WHAT TO DO:
Express the lines of the material starting at the one containing "and anti patterns." and ending at the one containing "Effective Java book." as a Markdown table, skipping blank lines. Use a Row column to number the lines and an Entry column to hold each line.

>>>>

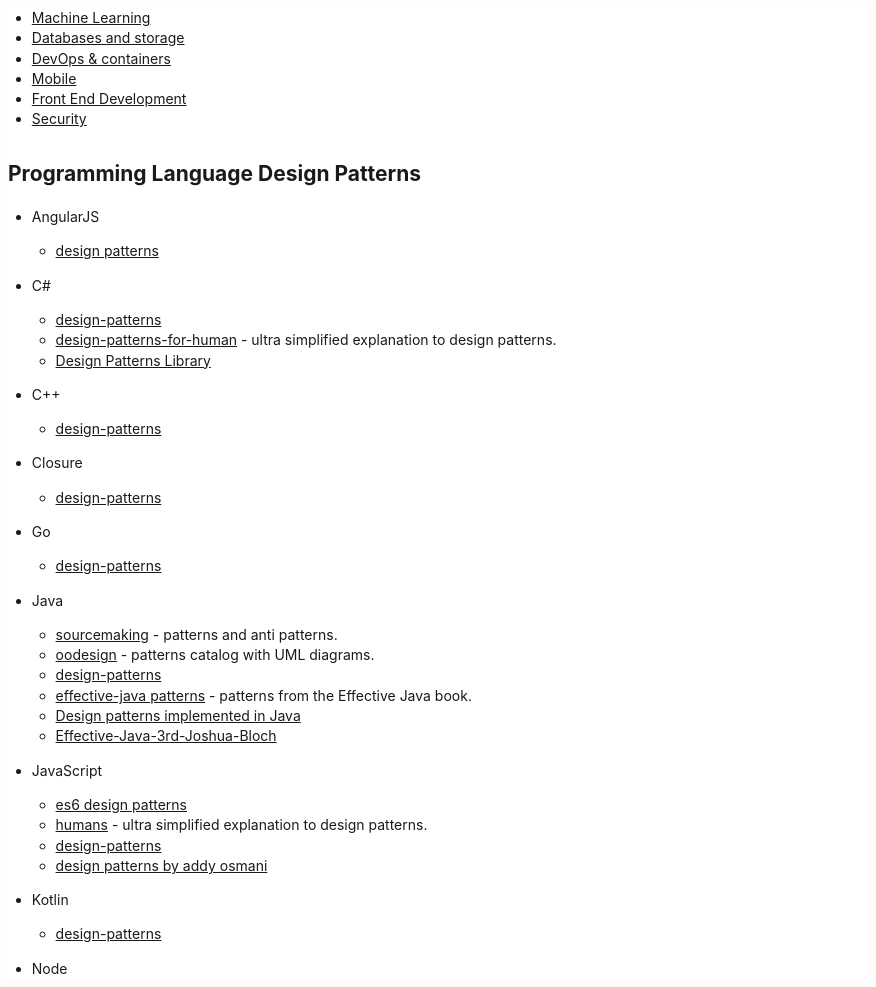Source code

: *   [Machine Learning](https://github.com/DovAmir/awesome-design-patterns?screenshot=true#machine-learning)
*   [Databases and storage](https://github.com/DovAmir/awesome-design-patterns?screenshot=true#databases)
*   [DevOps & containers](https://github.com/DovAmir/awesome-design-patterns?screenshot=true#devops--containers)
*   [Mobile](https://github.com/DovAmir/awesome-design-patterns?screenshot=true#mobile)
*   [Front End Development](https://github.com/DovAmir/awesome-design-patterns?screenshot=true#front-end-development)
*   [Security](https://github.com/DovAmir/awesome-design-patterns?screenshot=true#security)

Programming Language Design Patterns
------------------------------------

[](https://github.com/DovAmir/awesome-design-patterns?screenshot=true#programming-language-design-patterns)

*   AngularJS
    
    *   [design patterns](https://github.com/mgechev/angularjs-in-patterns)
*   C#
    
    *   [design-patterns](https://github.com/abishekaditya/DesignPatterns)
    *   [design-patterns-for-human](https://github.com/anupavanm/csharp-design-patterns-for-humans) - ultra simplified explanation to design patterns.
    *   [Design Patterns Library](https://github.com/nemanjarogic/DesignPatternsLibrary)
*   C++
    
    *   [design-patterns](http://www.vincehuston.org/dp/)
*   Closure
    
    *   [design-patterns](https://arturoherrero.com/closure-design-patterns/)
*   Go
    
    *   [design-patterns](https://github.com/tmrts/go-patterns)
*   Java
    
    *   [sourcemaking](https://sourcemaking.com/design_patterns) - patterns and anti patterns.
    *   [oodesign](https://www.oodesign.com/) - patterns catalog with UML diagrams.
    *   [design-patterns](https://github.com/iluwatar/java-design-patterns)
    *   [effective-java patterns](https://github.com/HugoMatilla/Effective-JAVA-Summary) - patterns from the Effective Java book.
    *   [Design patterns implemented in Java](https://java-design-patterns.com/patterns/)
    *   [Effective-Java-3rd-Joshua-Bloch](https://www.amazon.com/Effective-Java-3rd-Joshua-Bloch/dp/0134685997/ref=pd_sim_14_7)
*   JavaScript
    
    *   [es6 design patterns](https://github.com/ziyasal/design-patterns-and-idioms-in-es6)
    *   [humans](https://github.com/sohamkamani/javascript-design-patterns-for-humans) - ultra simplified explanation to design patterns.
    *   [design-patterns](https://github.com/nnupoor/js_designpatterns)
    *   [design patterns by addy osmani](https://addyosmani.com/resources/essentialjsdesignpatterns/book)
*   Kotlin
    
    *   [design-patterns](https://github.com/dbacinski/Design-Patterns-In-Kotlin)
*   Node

<<<<

RESPONSE TO THIS TASK:
| Row | Entry |
|---|---|
| 1 |     *   [sourcemaking](https://sourcemaking.com/design_patterns) - patterns and anti patterns. |
| 2 |     *   [oodesign](https://www.oodesign.com/) - patterns catalog with UML diagrams. |
| 3 |     *   [design-patterns](https://github.com/iluwatar/java-design-patterns) |
| 4 |     *   [effective-java patterns](https://github.com/HugoMatilla/Effective-JAVA-Summary) - patterns from the Effective Java book. |